Data for review

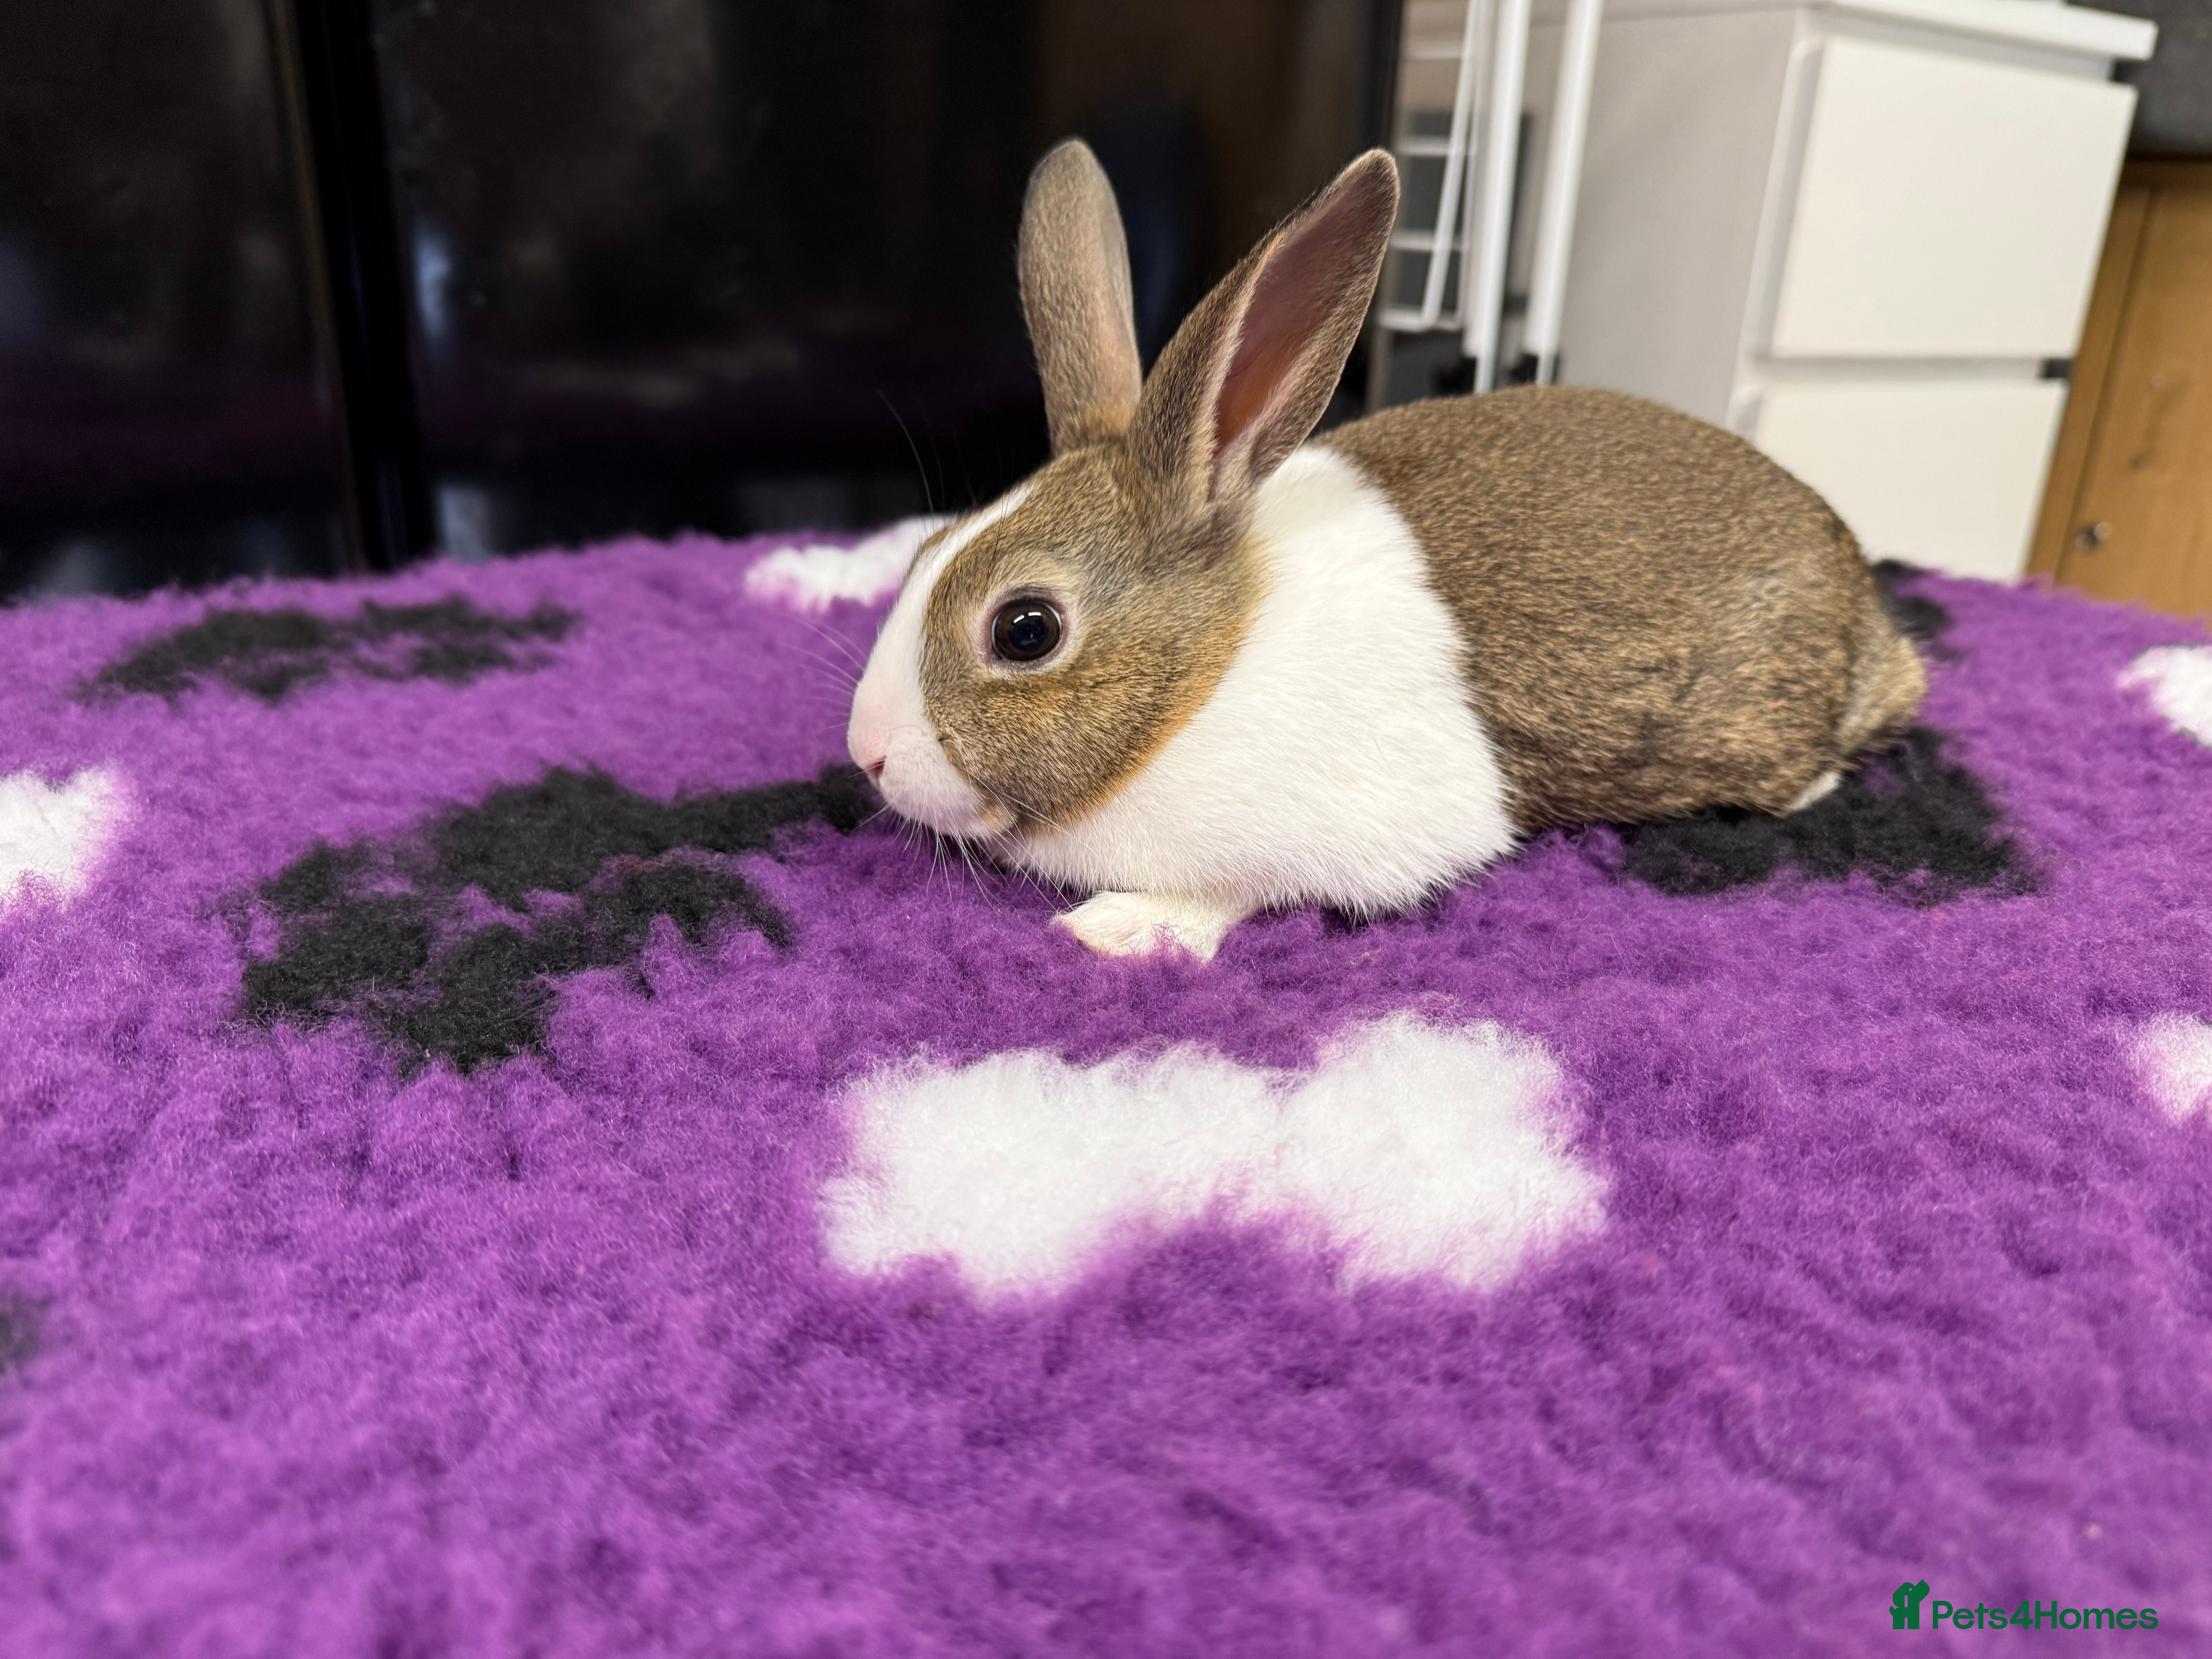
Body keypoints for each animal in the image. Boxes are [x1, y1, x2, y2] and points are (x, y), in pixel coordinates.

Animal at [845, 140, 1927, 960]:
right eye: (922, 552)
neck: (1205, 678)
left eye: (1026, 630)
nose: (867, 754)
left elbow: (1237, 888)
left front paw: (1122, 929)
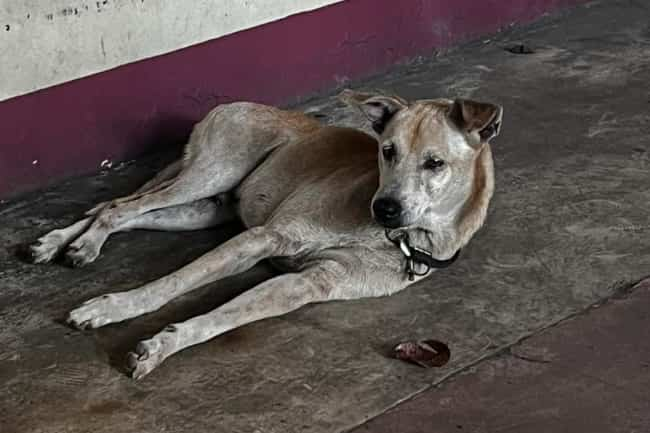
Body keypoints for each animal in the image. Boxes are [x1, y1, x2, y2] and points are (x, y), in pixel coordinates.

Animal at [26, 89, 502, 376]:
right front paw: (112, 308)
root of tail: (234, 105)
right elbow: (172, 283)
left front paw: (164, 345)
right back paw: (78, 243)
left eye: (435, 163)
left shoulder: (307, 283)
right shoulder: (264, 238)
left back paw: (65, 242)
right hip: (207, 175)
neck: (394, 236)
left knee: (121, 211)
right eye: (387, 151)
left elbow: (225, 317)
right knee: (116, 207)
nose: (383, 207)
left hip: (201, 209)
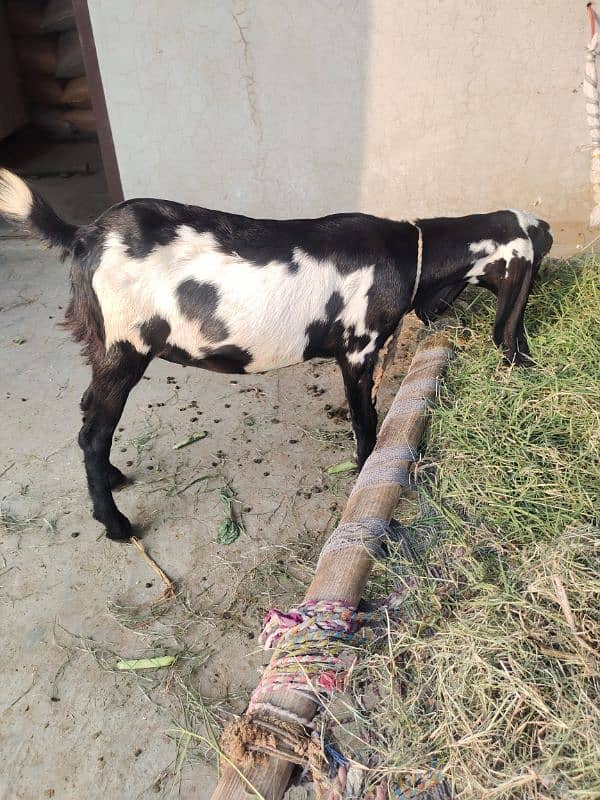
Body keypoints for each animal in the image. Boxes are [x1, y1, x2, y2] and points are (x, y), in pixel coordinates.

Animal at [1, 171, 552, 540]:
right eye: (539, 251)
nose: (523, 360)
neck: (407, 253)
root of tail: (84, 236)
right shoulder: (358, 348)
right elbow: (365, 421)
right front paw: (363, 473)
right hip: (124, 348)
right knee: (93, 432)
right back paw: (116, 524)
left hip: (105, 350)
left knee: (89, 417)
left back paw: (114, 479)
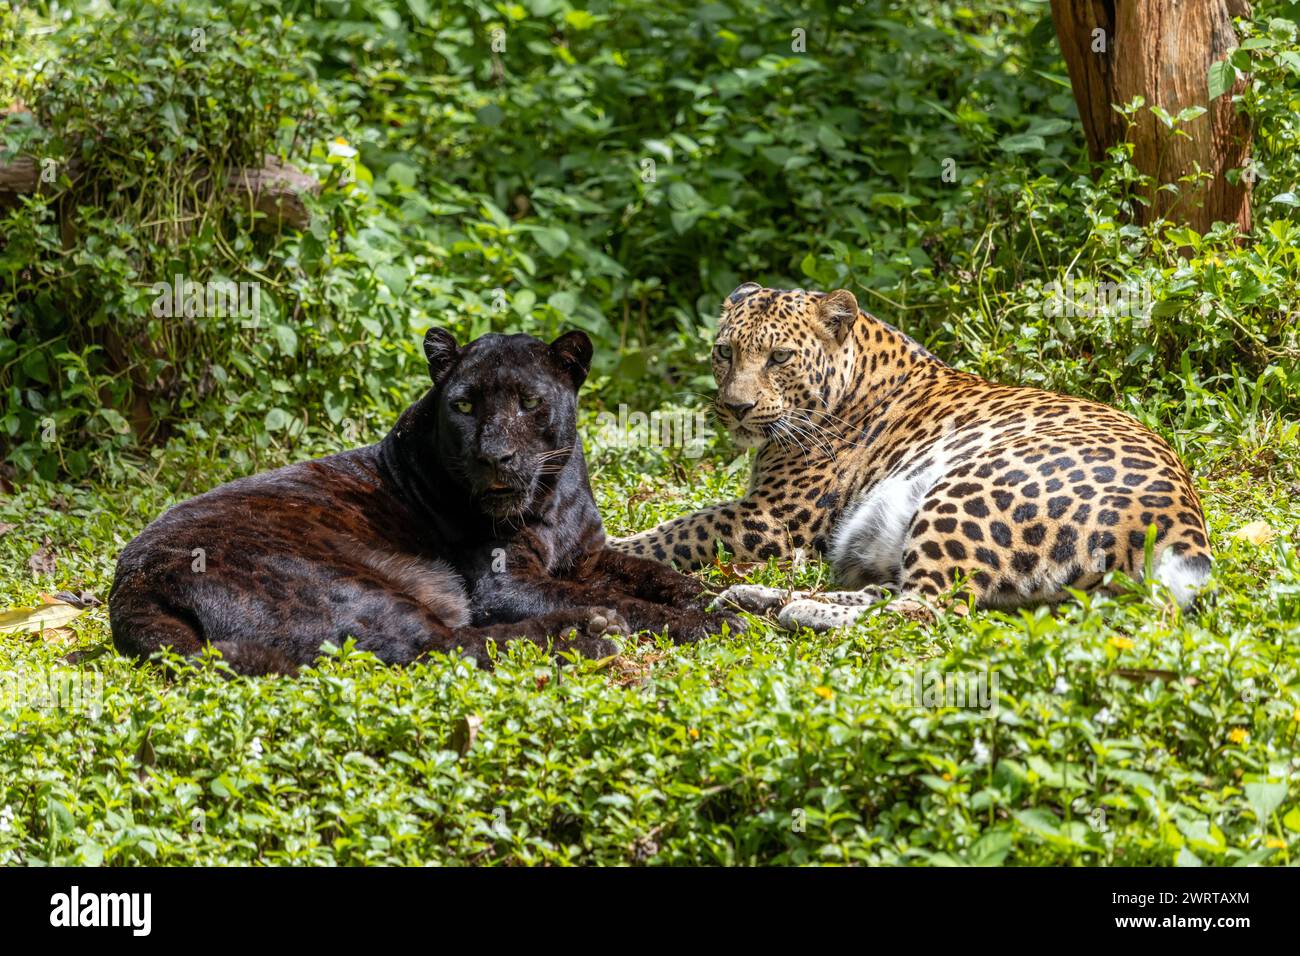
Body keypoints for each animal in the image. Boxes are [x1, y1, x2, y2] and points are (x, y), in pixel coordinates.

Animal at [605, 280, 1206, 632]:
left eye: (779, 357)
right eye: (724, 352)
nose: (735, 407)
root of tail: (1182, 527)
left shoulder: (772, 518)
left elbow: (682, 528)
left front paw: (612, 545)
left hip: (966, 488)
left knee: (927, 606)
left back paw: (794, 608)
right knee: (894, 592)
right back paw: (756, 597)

Task brief
Could you output exactly the lines above, from the line with "left back paw: (114, 479)" up to and including the line with "left knee: (927, 606)", and nothing else, skipping the pictures?

Solution for this exercise
left back paw: (114, 479)
Body keypoints for each animal in the image. Boxes are [x1, y1, x2, y2] and points are (x, y), in pixel coordinates.

Animal at [605, 280, 1206, 632]:
left eye: (779, 357)
right eye: (724, 352)
nose: (735, 407)
root of tail: (1182, 527)
left shoulder: (772, 518)
left elbow: (682, 528)
left front paw: (612, 545)
left hip: (966, 488)
left knee: (927, 606)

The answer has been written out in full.